[R-sig-ME] marginality principle for mixed effects models

Emmanuel Charpentier charpent at bacbuc.dyndns.org
Mon Apr 6 20:30:05 CEST 2009


Le vendredi 03 avril 2009 à 19:17 -0700, Steven McKinney a écrit :
> 
> Dear list,
> 
> I'm working on mapping all my old-school fixed effects linear
> modeling teachings into the fabulous new(er) mixed effects world.
> 
> I've been looking at the "Oats" data used in the nlme library.
> Here's a set of commands that build successively richer models,
> and tests to evaluate differences due to variety.
> 
> library("nlme")
> library("lme4")
> plot(Oats, inner = TRUE)
> print(om1 <- lmer(yield ~ nitro + (1 | Block), data = Oats))
> print(om2 <- lmer(yield ~ nitro + Variety + (1 | Block), data = Oats))
> print(om3 <- lmer(yield ~ nitro + (1 | Block/Variety), data = Oats))
> print(om4 <- lmer(yield ~ nitro + Variety + (1 | Block/Variety), data = Oats))
> 
> anova(om4, om3) ## Does this violate the principle of marginality? (Testing main effect in presence of interaction?)
> anova(om4, om2) ## Would this be the first test of variety?
> anova(om4, om1) ## Would this not be the omnibus test for variety?
> anova(om2, om1)
> 
> If I wanted to assess the effect of variety, it seems to me
> the first test I'd want to look at is model om4 versus model om2.

TASKS TO CARRY OUT:
A – Write out the stretch of the mailing-list post from "Le vendredi 03" through "mixed effects world.".
B – Answer these questions from the mailing-list post:
(i) Which data set is the poster examining, and which library is it used in?
(ii) Who wrote the quoted message, and on what date?
(iii) Which model comparison does the poster say is the first test to look at for assessing the effect of variety?
C – Carry on the mailing-list post about the marginality principle in mixed effects models from its last sentence.
You don't need the listing for any of this.

[Stored data entries]
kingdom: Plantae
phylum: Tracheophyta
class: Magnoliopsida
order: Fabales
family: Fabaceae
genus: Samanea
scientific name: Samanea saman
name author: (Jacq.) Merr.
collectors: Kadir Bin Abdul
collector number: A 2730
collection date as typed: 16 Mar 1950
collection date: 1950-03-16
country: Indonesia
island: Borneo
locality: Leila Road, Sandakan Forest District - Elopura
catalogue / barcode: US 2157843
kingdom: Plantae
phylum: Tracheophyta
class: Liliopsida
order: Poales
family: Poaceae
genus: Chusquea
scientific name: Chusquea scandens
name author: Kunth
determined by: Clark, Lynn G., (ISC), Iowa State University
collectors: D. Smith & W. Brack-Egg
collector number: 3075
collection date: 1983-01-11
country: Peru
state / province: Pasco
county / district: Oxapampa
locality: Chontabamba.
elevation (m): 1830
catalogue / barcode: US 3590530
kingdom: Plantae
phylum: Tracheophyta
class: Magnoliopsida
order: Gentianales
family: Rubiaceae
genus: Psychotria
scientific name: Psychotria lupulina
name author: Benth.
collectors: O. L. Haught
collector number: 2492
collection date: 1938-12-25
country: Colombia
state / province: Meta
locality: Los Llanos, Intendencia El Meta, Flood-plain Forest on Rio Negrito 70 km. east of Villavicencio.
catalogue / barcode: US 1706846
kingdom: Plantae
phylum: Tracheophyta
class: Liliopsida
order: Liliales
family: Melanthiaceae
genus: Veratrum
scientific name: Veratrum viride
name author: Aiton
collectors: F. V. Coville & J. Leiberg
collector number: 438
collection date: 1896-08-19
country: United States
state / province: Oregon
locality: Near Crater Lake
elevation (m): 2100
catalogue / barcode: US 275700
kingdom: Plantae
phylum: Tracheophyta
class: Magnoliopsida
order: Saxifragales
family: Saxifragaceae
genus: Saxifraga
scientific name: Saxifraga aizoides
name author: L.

ANSWERS TO THE PROBLEMS:
A –
Le vendredi 03 avril 2009 à 19:17 -0700, Steven McKinney a écrit :
> 
> Dear list,
> 
> I'm working on mapping all my old-school fixed effects linear
> modeling teachings into the fabulous new(er) mixed effects world.

B –
(i) The "Oats" data, used in the nlme library.
(ii) Steven McKinney, on Friday, April 3, 2009.
(iii) Model om4 versus model om2.

C –
> This it seems to me would be in the spirit of testing an interaction
> term with both main effects in the model in the old fixed effects
> world.
> 
> An omnibus test of the importance of variety would seem to me
> to be model om4 versus om1. 
> 
> Testing om4 versus om3 seems to me to violate the marginality
> principle (testing a main effect in the presence of an interaction
> involving that main effect).  Or is there something different in
> the mixed effects world - does this marginality principle hold
> for this scenario?  The plots and all the other tests seem to
> strongly suggest that there are important differences due to variety,
> but this test suggests otherwise.  This test does not seem 
> appropriate.  
> 
> Any comments?  Is this paradigm mapping reasonable?

[ Big brutal SNIP of computations... ]

Since it seems that you've got no "authorized" answers, here are two
(€)cents from a mere practitioner :

When you consider an effect as fixed, you are indeed stating that each
of it's levels has a specific meaning and can be reproduced. Exhibiting
an interaction on a dependant variable Y between two fixed effects A and
B means that there is no common effect of, for example, A, and that the
effect of A is dependant of B in a way that cannot be "explained away"
as variability (that's exactly what you do when you reject the null
hypothesis H0 of the absence of interaction between A and B : you
consider that the  probability of <your results or worse> under H0 is
too small to accept the conjunction of your results and H0 ; since you
do not want to reject your results, you reject the other term of the
conjunction, i. e. H0). In consequence, making a prediction on the
effect of A on Y will involve A and B ; however it's variability will be
a function of the variance of Y *for a given value of A and B*.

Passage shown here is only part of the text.